• [Source document]:
※

LOL, Calm down fellas.
I stood in the rain until 11:00 last night, very slow. Eyes spawning all around me. No bites. (Floating Rapala's & Swim baits)
Only guys gettin anything were using...vibee's and well.... I'm not saying anything else.


----------



## Steelheader88

Maybe Baddfish was making an inference as to the hooks on the vibe-e's and perhaps fish coming in with those hooks attached to other parts than their mouth?


----------



## jetdrivr

I have never understood why people want to keep everything a damn secret. I thought one of the main purposes of this forum was to share information to help each other out. I will always report what I caught, along with the how, where, and what. Fishing changes so much from day to day, if you think that sharing your success will somehow ruin it for you later...you are mistaken.


----------



## BaddFish

It seems like I shared some info with you... not sure why I'm still the bad guy.
Have a nice day.


----------



## jiggerman

Go to the 88 boat ramp and go south 200 feet the fish are right there in the water.


----------



## JamesF

With the current atmosphere, virus, weather, cabin fever, stress, etc. Has a lot of people on edge. These posts sure aren't heading in a positive direction. I along with many others, aren't wanting to read about arguing, and bad attitudes. Just my opinion, which probably doesn't mean a thing in this thread. Carry on, if you must.


----------



## joekacz

JamesF said:


> With the current atmosphere, virus, weather, cabin fever, stress, etc. Has a lot of people on edge. These posts sure aren't heading in a positive direction. I along with many others, aren't wanting to read about arguing, and bad attitudes. Just my opinion, which probably doesn't mean a thing in this thread. Carry on, if you must.


X2 on that.


----------



## Bluewalleye

BaddFish said:


> LOL, Calm down fellas.
> I stood in the rain until 11:00 last night, very slow. Eyes spawning all around me. No bites. (Floating Rapala's & Swim baits)
> Only guys gettin anything were using...vibee's and well.... I'm not saying anything else.


I LOL on your 1st post about not saying anything. I knew you were being sarcastic. Not sure why anyone else didn't get the humor in your post. I guess people are just uptight about all that is going on in the world. I just continue to go fishing when the weather is good enough to do that. Thanks for leaving what you did wading. It isn't your responsibility to leave a report on what guys around you were doing. But thanks for the hint lol


----------



## jiggerman

Here is the moral of the story, i have witnessed it first hand on a fishing site as big as this one, you all can give out your spots and find out the hard way. some of my friends on here have been kind enough to help me with fishing reports and i return the favors. i have been fishing my whole life of 56 years and i still get the thrill and excitement of finding my own spots and catching fish,it makes it all more exciting and fun, also most fishermen and women have spent countless hours and money chasing fish and catching them or coming home empty handed, but thats why it is called fishing, not catching. Just keep in mind when you get to your favorite spot and its packed with people, believe me it happens. try new things , read up on old threads on here and you will know just about anything you want to know about Ohios great fisheries.Good luck and take a friend or kid fishing, its the greatest experience to see the excitement on their face when they catch something.

※

Records taken from a dataset:
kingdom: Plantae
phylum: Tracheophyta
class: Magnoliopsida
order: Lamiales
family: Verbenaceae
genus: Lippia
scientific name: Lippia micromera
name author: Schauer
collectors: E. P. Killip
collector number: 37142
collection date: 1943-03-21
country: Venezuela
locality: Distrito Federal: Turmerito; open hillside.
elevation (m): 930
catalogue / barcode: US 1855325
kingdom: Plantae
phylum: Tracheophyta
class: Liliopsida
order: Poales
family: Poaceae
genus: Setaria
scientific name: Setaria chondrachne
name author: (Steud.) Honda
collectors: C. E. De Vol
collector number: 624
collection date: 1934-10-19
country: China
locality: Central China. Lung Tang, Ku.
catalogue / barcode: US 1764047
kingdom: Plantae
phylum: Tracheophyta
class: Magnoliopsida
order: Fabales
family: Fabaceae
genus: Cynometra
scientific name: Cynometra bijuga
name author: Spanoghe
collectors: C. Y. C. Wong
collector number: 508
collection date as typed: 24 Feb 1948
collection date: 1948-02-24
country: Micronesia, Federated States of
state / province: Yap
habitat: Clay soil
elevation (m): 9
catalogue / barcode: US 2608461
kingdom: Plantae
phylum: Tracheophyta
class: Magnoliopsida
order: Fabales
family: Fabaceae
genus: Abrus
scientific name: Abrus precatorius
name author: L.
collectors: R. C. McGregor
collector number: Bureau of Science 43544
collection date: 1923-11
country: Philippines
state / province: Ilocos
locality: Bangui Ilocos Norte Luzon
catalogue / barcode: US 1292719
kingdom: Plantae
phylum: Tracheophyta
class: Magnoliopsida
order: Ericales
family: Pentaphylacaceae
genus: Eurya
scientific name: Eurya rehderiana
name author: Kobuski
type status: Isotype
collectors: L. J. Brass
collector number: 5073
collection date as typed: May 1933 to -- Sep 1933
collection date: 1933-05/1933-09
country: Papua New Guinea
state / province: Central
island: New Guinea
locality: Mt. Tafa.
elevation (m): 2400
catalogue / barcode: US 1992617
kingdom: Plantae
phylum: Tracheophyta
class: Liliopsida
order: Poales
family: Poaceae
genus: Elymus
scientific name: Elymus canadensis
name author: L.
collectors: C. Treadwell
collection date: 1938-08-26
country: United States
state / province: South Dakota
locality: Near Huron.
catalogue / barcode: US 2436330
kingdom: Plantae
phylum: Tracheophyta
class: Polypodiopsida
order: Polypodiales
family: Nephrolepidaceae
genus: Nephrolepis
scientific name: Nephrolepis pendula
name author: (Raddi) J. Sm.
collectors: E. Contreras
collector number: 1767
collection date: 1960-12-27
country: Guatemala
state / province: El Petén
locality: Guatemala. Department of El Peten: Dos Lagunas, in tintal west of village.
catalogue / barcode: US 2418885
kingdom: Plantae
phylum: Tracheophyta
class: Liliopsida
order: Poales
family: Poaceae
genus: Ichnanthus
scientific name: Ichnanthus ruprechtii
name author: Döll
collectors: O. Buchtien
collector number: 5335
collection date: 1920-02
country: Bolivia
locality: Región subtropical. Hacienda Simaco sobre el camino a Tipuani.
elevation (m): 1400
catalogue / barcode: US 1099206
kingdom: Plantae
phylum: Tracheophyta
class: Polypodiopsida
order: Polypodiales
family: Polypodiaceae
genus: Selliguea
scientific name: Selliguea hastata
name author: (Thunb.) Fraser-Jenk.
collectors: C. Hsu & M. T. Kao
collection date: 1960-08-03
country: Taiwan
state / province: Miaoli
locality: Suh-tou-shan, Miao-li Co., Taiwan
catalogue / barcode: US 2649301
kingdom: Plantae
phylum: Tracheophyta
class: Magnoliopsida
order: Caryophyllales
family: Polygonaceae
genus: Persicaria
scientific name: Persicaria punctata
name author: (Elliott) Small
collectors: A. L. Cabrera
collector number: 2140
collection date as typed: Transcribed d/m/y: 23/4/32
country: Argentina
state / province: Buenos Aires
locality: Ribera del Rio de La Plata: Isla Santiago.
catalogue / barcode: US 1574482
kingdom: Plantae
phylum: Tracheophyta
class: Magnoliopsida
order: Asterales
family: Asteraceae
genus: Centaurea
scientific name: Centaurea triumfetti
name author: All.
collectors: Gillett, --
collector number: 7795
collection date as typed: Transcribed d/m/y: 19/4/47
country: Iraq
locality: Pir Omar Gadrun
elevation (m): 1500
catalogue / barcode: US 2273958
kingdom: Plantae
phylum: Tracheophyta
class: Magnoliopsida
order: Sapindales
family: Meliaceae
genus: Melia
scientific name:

※

• [Things to do]:
A) Reproduce the part of the fishing forum thread from "I have never" up to and including "the bad guy.".
B) Say whether each statement agrees with the fishing forum thread, answering yes or no and quoting the deciding words: (i) BaddFish got no bites on floating Rapalas and swim baits. (ii) jetdrivr keeps what he catches a secret. (iii) jiggerman has fished his whole life of 56 years.
C) Pick up the fishing forum thread after its last sentence and continue it.

• [Replies]:
A)
I have never understood why people want to keep everything a damn secret. I thought one of the main purposes of this forum was to share information to help each other out. I will always report what I caught, along with the how, where, and what. Fishing changes so much from day to day, if you think that sharing your success will somehow ruin it for you later...you are mistaken.


----------



## BaddFish

It seems like I shared some info with you... not sure why I'm still the bad guy.

B)
(i) Yes: "No bites. (Floating Rapala's & Swim baits)"
(ii) No: "I will always report what I caught, along with the how, where, and what."
(iii) Yes: "i have been fishing my whole life of 56 years"

C)
----------



## crestliner TS

jiggerman said:


> Here is the moral of the story, i have witnessed it first hand on a fishing site as big as this one, you all can give out your spots and find out the hard way. some of my friends on here have been kind enough to help me with fishing reports and i return the favors. i have been fishing my whole life of 56 years and i still get the thrill and excitement of finding my own spots and catching fish,it makes it all more exciting and fun, also most fishermen and women have spent countless hours and money chasing fish and catching them or coming home empty handed, but thats why it is called fishing, not catching. Just keep in mind when you get to your favorite spot and its packed with people, believe me it happens. try new things , read up on old threads on here and you will know just about anything you want to know about Ohios great fisheries.Good luck and take a friend or kid fishing, its the greatest experience to see the excitement on their face when they catch something.


That is why you dont post exactly where your spot is! If I catch Crappie at Mosq I WILL report what I caught, what I used, fish depth, etc. but I wont say I was at the cemetery bridge and here are my gps coordinates! Just use common sense but dont waste peoples time by showing a bunch of crappie pics and saying"(i killed them, but i aint sayin where!)you know who you are!


----------



## johnboy111711

crestliner TS said:


> anyone catching anything yet? Crappie report? Thanks


Yes, at a few lakes. much easier to go find a few fish than sit on a key board trolling!


----------



## FlyFishRich

If anyone wants to go to the river with me I'll prove I don't catch crap lol lol lol


----------



## Outasync

Fished skeeter tonight. 1 walleye 20 inches on a chartuse rap. Missed 1 also.


----------



## Jake/Rob

Haven’t waded mosquito before to target the spring walleye bite. Anyone got any ballpark locations or tactics to give it a try with? Thanks


----------



## iceman

The nice thing about mosquito is that it provides so many areas to wade wnd over the years I have waded many many spots (20 plus easy) and there are probably that many if not more that I haven't or don't know about. 
South End
Swim Beach
State Park
Point just south of swim beach just north of spillway
Bay between spillway and swimbeach(80's) was lights out
Area between marina breakwalls and campgrounds ( large area) park on gravel road up from marina bait shop
Area south of break walls 305 road bed
East side of lake south end...305 boat ramp point
Area north of 305 boat ramp
Walnut Run
Cemetery
Bay between Walnut Run and I think it is yacht club
Cemetery south of cemetery lot...north of cemetery lot...bay north of cemetery lot
Area in and around causeway public ramp on upper south end
North end. Park in causeway bait parking lot cross bay get out to point just north of causeway bait ramp( little bit if hike)
North end West side of lake ...park end if causeway walk along backwaters and get out to first point north of causeway.
Few more I haven't included but that should definitely give someone some ideas who is not familiar with lake...many places inside of marina bay as well.


----------



## joekacz

iceman said:


> The nice thing about mosquito is that it provides so many areas to wade wnd over the years I have waded many many spots (20 plus easy) and there are probably that many if not more that I haven't or don't know about.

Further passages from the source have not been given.